Personal Systems: Data Epistemics

In Jasper, his experiment on recreating the Canon Cat interface, Obenauer notes:

Something unexpected that I really like about this system is that it’s always “correct”. If I record something somewhere else (such as on a piece of paper) and move it into my system a day later, I can still put it in the correct day, if that’s how I have things grouped. In a similar system using my phone’s Notes app, the timestamps are automatic and unchangeable, so there’s a slightly different relationship I have with the timestamps and ordering of notes in this app. Apps with this automatic behavior are ever so slightly not my timestamps, and I relate to them accordingly.

In digital information systems, there is always a tension between canonical/”official” representations and user representations; we may receive an email on 5 Jan but understand that it was sent late and was meant for 3 Jan, or we may backdate documents as an understanding that an agreement finalized earlier is only ratified now.

User-first information systems

Before AI and agents, personal information systems largely focused on enabling user representations on a single-user system. This means the user has full control over the data schema, all data is mutable (may be modified at any point), and concern for legibility to other users is secondary at best.

Truth-first information systems

Enterprise information systems, having auditability as a primary concern, take a truth-first approach: information is recorded as it happens, with a canonical timestamp, and this information is stored read-only; no changes are possible without an audit trail.

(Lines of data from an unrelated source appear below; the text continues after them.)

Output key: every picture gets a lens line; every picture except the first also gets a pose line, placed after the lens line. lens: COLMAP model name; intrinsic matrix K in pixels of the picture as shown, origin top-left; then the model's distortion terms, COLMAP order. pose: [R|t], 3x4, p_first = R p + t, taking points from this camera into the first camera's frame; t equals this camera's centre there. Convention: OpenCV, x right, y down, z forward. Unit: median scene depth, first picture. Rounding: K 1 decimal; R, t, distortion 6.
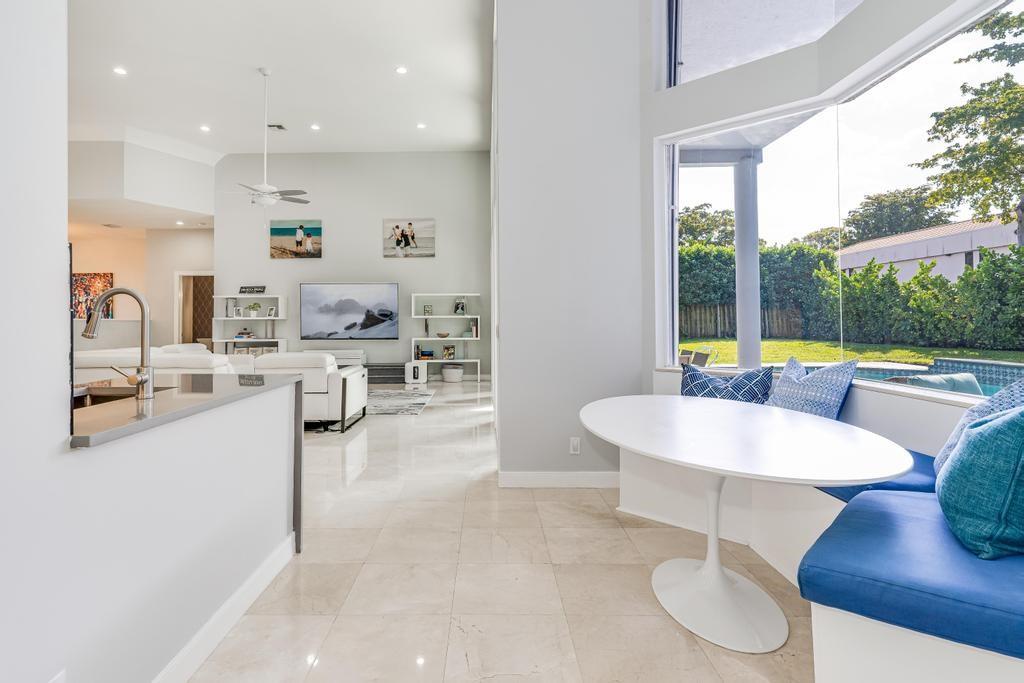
lens RADIAL K [[548.6, 0, 486.8], [0, 548.6, 308.3], [0, 0, 1]] dist [0.001889, 0.000387]
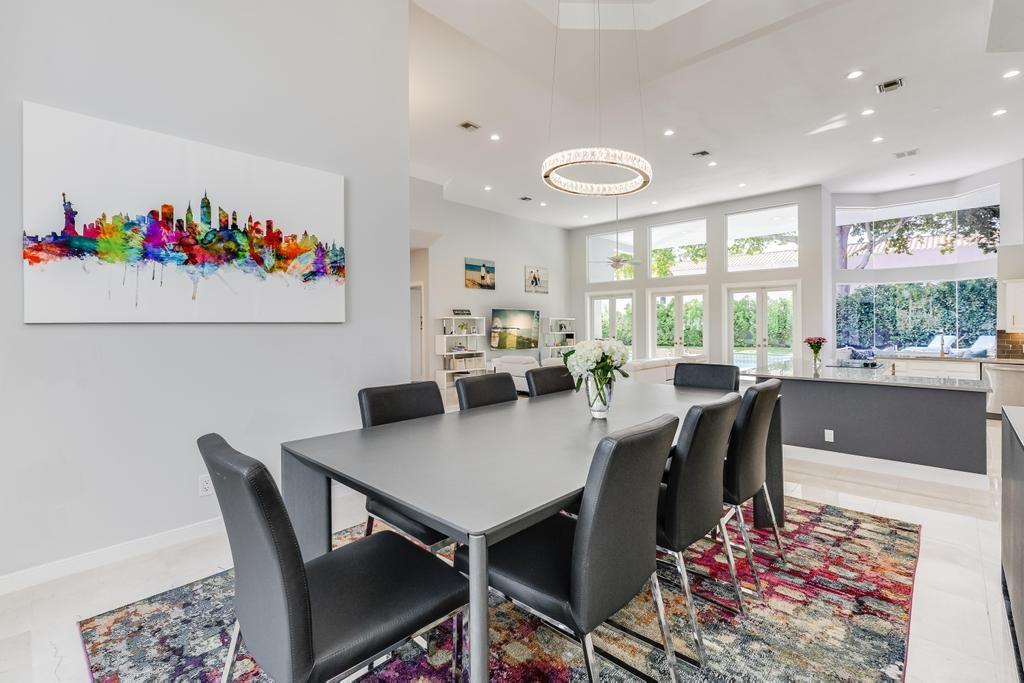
lens RADIAL K [[461.4, 0, 515.0], [0, 461.4, 324.0], [0, 0, 1]] dist [-0.003300, -0.000972]
pose [[0.682850, 0.006966, 0.730526, -1.096982], [-0.016972, 0.999836, 0.006330, -0.015691], [-0.730362, -0.016721, 0.682856, 0.186890]]
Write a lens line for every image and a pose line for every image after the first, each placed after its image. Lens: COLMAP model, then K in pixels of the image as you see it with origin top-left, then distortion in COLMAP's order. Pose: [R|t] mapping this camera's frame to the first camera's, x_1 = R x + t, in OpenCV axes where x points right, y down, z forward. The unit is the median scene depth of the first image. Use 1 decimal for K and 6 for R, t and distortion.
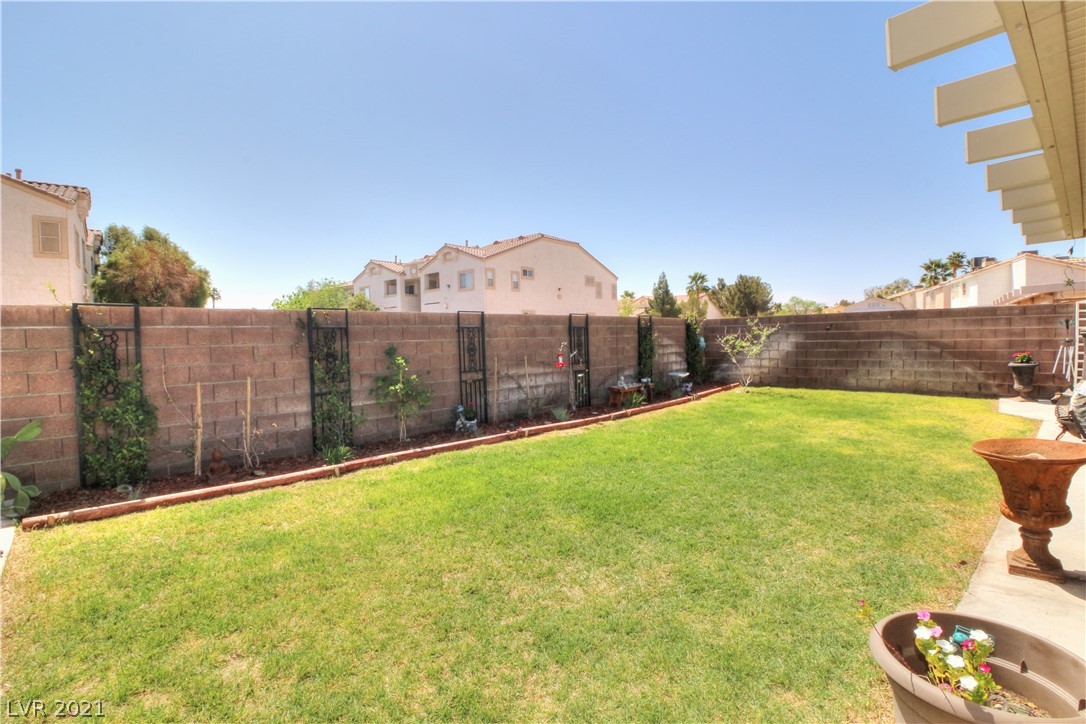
lens RADIAL K [[515.2, 0, 546.8], [0, 515.2, 361.1], [0, 0, 1]] dist [-0.002993, -0.000658]
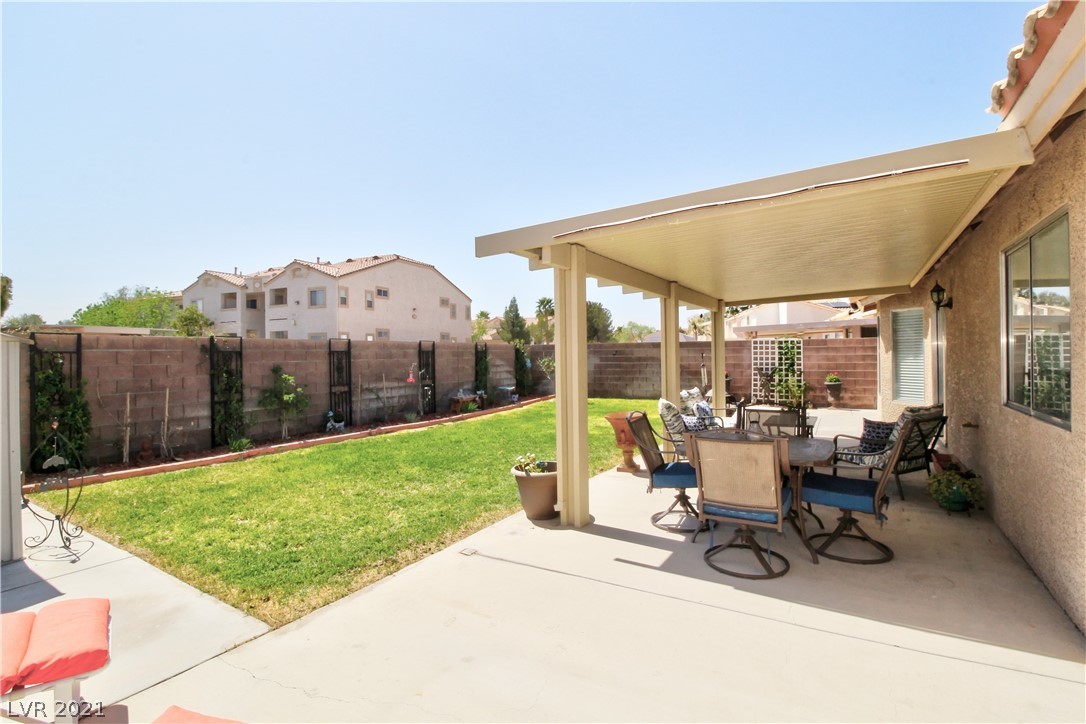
lens RADIAL K [[515.2, 0, 550.7], [0, 515.2, 359.7], [0, 0, 1]] dist [-0.002993, -0.000658]
pose [[0.960320, 0.009309, 0.278746, 0.001217], [0.001312, 0.999281, -0.037892, 0.004632], [-0.278898, 0.036754, 0.959617, -0.313976]]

Hybrid information systems

For an information system that must take into account the possiblity of agent interaction, we need both: user-first information systems are maximally user-friendly at the expense of legibility, which increases the risk of AI agents misunderstanding the user’s schema, particularly the parts that are most unconventional. Yet, fully truth-first information systems leave little room for schema customization, and are not ideal for personal information systems.

What if we separate both layers? We have a truth-first layer that records incontrovertible events: “this piece of information entered this system at this time from this source”. The truth-first layer makes investigation and conflict resolution possible, but is not what a user would reference on a daily basis. It reflects ground truth faithfully, providing it when it is needed.

A user-first layer is what a human user uses on a daily basis. We call it the belief layer: this is where a user forms, records, and updates their beliefs; they can link beliefs to the truth layer to provide themselves reassurance that their recorded information has provenance, if desired. This layer is mutable; the user can edit it as they please. For clarity, edits may also be recorded in the truth layer, leaving the user a history of edits. This can be used, programmatically or through AI agents, to perform undo operations or recreate an edit timeline.

Open research questions

  • What goes in the truth layer? What goes in the belief layer?
  • How does the required schema for each layer differ?